Okay, I had to dig a lot deeper.
There’s a piece of me (my conscience, my higher-self, intuition, whatever you believe in) that comforts me in moments of great exhaustion, in periods of prolonged anxiety. She is calm and strong, sees with pronounced clarity, and acts with exceptional love for me and others.
The rest of me is too often preoccupied and stressed these days, mourning the time in my life where I felt abundant certainty and safety, the time I may never see returned to me. More and more, though, that brave and hopeful piece of me makes her voice heard.
I’m learning to do things that scare me. I’m learning to fail. I’m learning to adjust what success looks like. I’m learning to be more vulnerable. I’m learning to listen. I’m learning to reach my goals in completely new ways.
It’s about getting to the nugget of what fulfills me. How can I find the rush of a packed party on a long walk? Or the giddiness of ice cream in my midnight oatmeal? How do I find the fun in quiet moments as well as boisterous ones, and intimacy in experiences both solo and accompanied?
How can I show up for myself and for others in the ways needed when my capacity to show up at all has changed?
It’s an ongoing process. I’m trying to see these changes less as an exchange and more as an expansion. I’m trying to see this as accessing more ways to live life, and not as settling for a second-best version because of restrictions.
So the self I have, or whatever idea I have of it anyways, gets to expand too. Viewing this necessary shift in my life as having a culminating effect, and not as a source of lacking, seems to be the only way forward.
There’s no Rachel Carson/Oakes Dining Hall to go back to, even if I wanted to. I’ve got four others to choose from, but they won’t serve me with the same company, just Allergen-Free Halal Chicken.

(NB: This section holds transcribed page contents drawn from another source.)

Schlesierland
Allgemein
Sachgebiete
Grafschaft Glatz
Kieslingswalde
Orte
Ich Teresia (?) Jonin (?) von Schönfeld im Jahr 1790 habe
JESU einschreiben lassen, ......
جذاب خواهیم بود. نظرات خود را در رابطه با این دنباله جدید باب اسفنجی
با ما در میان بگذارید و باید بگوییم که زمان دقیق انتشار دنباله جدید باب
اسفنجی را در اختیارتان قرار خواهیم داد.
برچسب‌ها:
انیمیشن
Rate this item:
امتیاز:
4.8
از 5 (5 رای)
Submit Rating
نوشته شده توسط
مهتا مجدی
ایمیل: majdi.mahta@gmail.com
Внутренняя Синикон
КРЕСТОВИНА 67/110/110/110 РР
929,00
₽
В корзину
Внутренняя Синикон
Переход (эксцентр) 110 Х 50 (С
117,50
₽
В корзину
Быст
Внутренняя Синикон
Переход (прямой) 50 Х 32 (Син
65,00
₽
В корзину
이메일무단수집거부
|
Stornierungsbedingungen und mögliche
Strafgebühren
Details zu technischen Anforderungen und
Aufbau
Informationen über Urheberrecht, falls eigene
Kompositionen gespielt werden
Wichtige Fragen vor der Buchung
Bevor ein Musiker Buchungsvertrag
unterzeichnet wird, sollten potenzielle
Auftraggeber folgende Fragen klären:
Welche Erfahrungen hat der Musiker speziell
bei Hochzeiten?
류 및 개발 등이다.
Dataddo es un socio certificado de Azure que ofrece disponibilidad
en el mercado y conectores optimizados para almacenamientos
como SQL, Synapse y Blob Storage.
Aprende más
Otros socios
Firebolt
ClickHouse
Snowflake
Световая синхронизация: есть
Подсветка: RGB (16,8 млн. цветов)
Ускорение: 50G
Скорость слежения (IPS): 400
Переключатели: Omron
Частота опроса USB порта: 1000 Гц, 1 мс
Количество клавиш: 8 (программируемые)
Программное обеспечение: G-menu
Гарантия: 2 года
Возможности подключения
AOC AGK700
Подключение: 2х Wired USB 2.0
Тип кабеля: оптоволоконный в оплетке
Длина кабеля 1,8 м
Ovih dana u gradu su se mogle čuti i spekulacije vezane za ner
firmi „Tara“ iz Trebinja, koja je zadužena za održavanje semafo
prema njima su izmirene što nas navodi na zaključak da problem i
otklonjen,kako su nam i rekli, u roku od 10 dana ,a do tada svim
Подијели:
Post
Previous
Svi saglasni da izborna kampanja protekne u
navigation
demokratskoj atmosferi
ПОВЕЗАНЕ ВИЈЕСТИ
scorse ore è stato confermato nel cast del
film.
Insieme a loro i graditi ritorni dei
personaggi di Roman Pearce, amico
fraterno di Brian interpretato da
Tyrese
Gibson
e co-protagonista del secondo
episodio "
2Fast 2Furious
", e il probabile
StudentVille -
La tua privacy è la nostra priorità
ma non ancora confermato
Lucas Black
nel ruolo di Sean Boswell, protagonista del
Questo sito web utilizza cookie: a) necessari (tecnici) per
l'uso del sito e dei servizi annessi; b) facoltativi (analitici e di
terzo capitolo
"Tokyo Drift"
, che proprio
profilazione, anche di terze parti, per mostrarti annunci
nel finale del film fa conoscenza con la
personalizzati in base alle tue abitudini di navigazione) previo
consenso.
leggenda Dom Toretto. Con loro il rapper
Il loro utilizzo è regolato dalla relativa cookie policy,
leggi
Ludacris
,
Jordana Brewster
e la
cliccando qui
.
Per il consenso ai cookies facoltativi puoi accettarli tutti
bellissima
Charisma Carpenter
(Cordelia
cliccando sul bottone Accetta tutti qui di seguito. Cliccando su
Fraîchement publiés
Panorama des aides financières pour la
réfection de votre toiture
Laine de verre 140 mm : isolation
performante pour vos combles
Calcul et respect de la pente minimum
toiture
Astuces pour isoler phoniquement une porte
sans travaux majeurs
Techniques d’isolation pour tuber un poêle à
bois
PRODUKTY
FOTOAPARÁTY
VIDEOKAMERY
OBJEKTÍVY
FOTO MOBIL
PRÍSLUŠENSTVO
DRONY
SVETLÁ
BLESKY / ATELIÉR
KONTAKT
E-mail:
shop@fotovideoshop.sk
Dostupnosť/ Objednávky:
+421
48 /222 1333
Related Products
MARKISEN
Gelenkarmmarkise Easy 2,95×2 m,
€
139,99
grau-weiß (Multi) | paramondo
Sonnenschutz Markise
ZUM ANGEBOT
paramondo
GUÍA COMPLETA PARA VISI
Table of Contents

Besides remembering to be grateful to have had those late-night tea sessions in the first place, I’ve got to remember to stop trying to recreate them.
I’ve got my own kitchen now. No dining hall, but a nice wooden table in the living room.
I choose the people with whom I spend my time with more intention now. No random dorm-floormates, but fun, loving, creative, and funny friends nonetheless. And they’re here for whatever “self” I have to bear at this stage… sometimes, still sipping on a cup of hot Moroccan Mint (shoutout Numi).